Examine the following function for continuity: $f(x) = |x - 5|$.

The given function is $f(x) = |x - 5| = \begin{cases} 5 - x, & \text{if } x < 5 \\ x - 5, & \text{if } x \ge 5 \end{cases}$.
This function $f$ is defined for all real numbers.
Let $c$ be any real number. Then $c < 5$,$c = 5$,or $c > 5$.
Case $I$: $c < 5$.
Then $f(c) = 5 - c$.
$\lim_{x \to c} f(x) = \lim_{x \to c} (5 - x) = 5 - c$.
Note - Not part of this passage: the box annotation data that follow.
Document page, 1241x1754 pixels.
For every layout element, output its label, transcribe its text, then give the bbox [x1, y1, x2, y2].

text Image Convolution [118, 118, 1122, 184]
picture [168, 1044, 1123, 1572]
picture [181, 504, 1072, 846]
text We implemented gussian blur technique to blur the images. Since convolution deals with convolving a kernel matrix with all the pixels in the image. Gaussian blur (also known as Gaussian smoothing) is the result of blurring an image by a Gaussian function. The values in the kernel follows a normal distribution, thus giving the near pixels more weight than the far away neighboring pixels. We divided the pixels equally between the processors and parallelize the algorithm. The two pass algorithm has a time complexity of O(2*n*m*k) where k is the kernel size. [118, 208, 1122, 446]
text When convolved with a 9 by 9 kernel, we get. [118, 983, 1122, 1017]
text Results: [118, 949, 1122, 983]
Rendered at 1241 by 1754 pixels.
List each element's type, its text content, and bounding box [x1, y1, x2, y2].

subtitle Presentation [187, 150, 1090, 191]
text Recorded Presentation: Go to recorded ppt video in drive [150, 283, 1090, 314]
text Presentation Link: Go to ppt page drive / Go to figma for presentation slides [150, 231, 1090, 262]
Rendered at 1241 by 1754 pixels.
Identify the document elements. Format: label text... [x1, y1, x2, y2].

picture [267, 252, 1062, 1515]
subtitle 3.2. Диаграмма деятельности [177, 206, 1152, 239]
Since $\lim_{x \to c} f(x) = f(c)$,$f$ is continuous for all $c < 5$.
Case $II$: $c = 5$.
Then $f(5) = 5 - 5 = 0$.
Left-hand limit: $\lim_{x \to 5^-} f(x) = \lim_{x \to 5} (5 - x) = 5 - 5 = 0$.
Right-hand limit: $\lim_{x \to 5^+} f(x) = \lim_{x \to 5} (x - 5) = 5 - 5 = 0$.
Since $\lim_{x \to 5^-} f(x) = \lim_{x \to 5^+} f(x) = f(5)$,$f$ is continuous at $x = 5$.
Case $III$: $c > 5$.
Then $f(c) = c - 5$.
$\lim_{x \to c} f(x) = \lim_{x \to c} (x - 5) = c - 5$.
Since $\lim_{x \to c} f(x) = f(c)$,$f$ is continuous for all $c > 5$.
Conclusion: Since $f$ is continuous at all real numbers,it is a continuous function.